EXERCICE 1:
Selon l’extrait fourni, quel chiffre d’affaires la SRC a-t-elle atteint en 2023 ?
EXERCICE 2:
Pour chaque affirmation, indiquez par oui ou non si elle correspond à l’extrait fourni, puis citez les mots du texte qui permettent de trancher.
(a) Un dividende de FCFA 1 milliard a été voté pour le Trésor Public.
(b) La plus grande difficulté rencontrée est la collecte des décisions de justice auprès des greffes.
(c) Les problèmes de gestion des biens confisqués sont en cours de résolution par le ministère de la Justice.

EXTRAIT FOURNI:
----------

Dans le même intervalle, l’avènement de la loi n° 2023/011 du 25 juillet 2023 régissant les garanties et recouvrement des créances par les entités publiques bénéficiaires du privilège du trésor, qui a institué la solidarité de paiement, comme mécanisme de garantie contre des tiers non coopératifs a accru les prérogatives de la SRC en matière de recouvrement des créances. La conséquence directe de ce nouveau dispositif est l’amélioration de notre activité et l’accroissement des chiffres du recouvrement au cours des trois (03) derniers exercices. Nous sommes passés d’un chiffre d’affaires de FCFA 6 milliards en 2022 à FCFA 17 milliards en 2023 et FCFA 12 milliards en 2024. L’exercice 2023 du point de vue financier a été bénéficiaire et un dividende de FCFA 1 milliard a été voté pour le Trésor Public.

La prise en charge des créances issues des condamnations pécuniaires, en fait partie. Quelles ont été les principales difficultés rencontrées lors de cette réorganisation, et comment avez-vous réussi à les surmonter ?

S’agissant des créances issues des condamnations pécuniaires prononcées au profit de l’État, les difficultés rencontrées sont nombreuses. Certaines ont trouvé un début de solution. Pour les autres, nous travaillons de concert avec nos deux (02) Tutelles, le ministère des Finances et le ministère de la Justice pour trouver des solutions pérennes. Au rang de ces difficultés, il y a eu la collecte des grosses des décisions de justice et des pièces de procédure auprès des greffes des tribunaux. Cette problématique a été solutionnée par le Ministre d’État, ministre de la Justice, Garde des Sceaux par le détachement des Greffiers à la SRC qui ont pour missions la collecte des décisions de justice et des pièces de procédures. La plus grande difficulté rencontrée est l’organisation de l’insolvabilité par les débiteurs. S’agissant des décisions très anciennes (+ de 10 ans), l’exécution des peines de confiscation et la prise de possession des biens immobiliers confisqués n’a pas été aisée. La gestion des biens confisqués pose quelques problèmes qui sont en cours de résolution par le Premier ministère.

----------

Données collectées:

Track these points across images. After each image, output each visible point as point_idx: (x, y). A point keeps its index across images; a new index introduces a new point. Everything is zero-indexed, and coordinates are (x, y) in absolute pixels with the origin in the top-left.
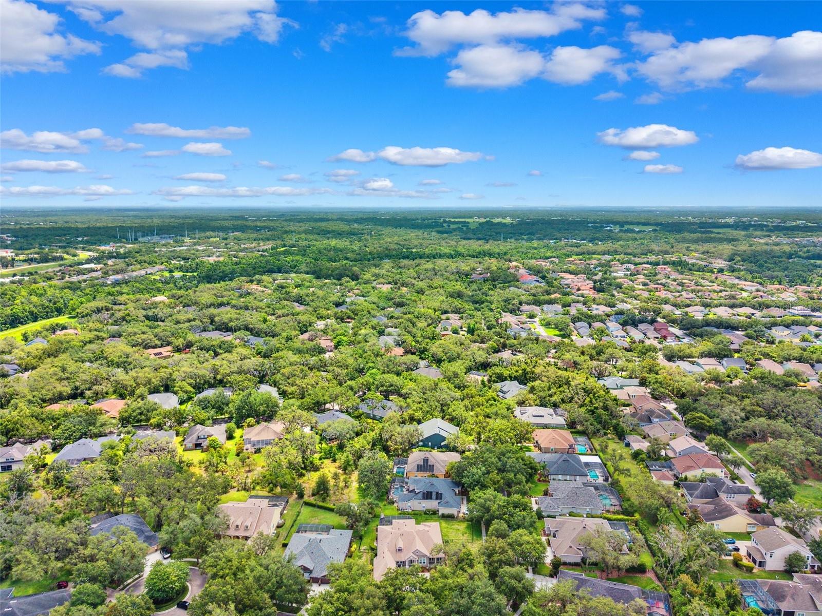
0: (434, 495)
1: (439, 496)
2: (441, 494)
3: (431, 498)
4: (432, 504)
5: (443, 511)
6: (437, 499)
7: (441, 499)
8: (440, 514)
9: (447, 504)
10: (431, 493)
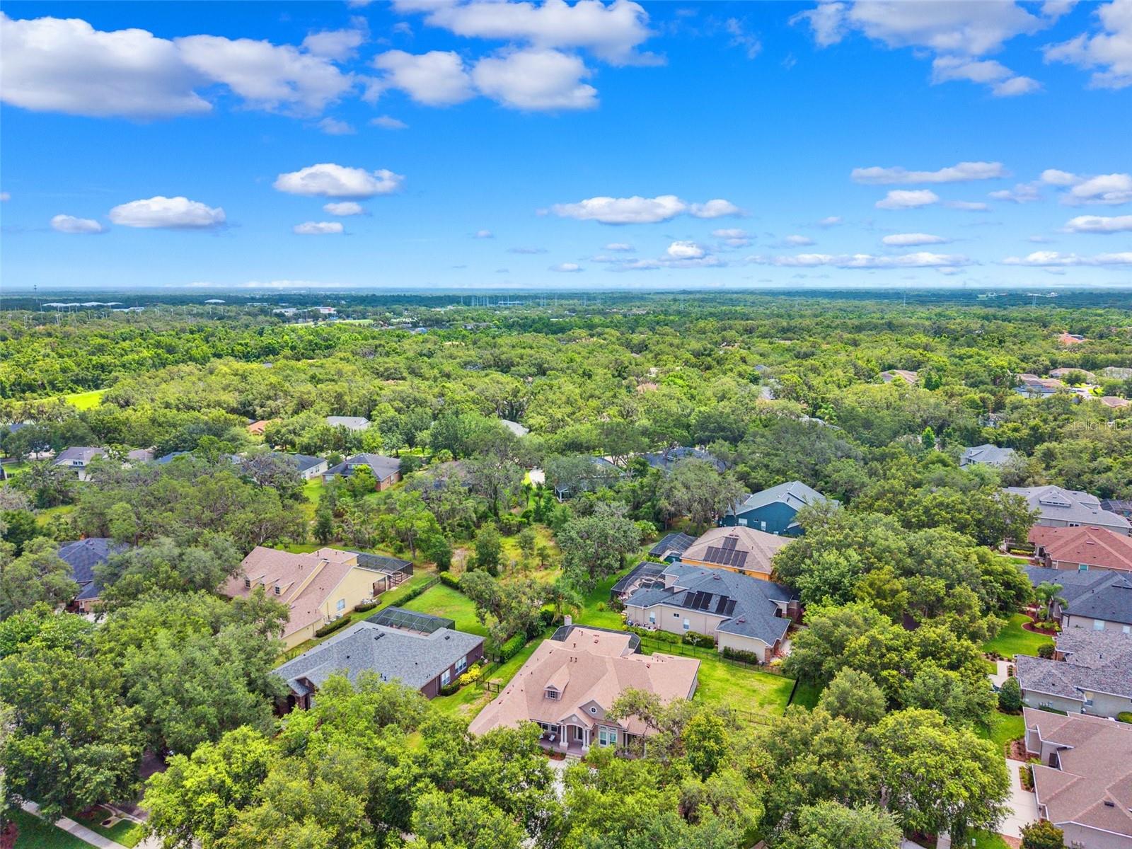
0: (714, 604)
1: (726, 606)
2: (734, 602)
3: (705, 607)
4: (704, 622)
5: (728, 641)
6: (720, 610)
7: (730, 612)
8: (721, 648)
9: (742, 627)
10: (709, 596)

----------

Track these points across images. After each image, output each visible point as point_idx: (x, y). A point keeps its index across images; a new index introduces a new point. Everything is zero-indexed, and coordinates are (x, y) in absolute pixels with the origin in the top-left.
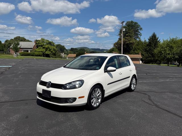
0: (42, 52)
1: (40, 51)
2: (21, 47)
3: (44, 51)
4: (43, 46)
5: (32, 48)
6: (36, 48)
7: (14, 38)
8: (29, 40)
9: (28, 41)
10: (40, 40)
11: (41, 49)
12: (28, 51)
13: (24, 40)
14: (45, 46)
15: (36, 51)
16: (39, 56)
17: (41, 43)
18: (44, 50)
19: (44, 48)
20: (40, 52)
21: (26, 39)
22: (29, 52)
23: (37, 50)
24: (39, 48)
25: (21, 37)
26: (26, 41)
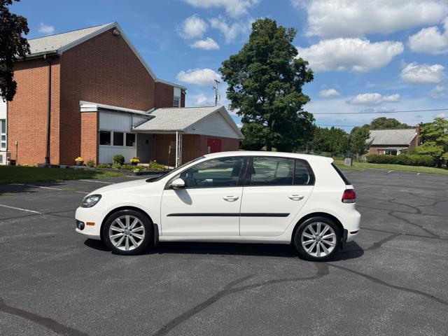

----------

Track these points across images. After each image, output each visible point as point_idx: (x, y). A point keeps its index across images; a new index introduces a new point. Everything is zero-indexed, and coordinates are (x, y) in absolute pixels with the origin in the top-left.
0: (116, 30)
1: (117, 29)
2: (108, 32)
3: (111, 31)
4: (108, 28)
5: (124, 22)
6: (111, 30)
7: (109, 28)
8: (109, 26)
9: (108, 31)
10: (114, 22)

----------

RÉPONSE ÉCRITE 1:
FCFA 17 milliards.

RÉPONSE ÉCRITE 2:
(a) Oui : « un dividende de FCFA 1 milliard a été voté pour le Trésor Public ».
(b) Non : « La plus grande difficulté rencontrée est l’organisation de l’insolvabilité par les débiteurs. »
(c) Non : « La gestion des biens confisqués pose quelques problèmes qui sont en cours de résolution par le Premier ministère. »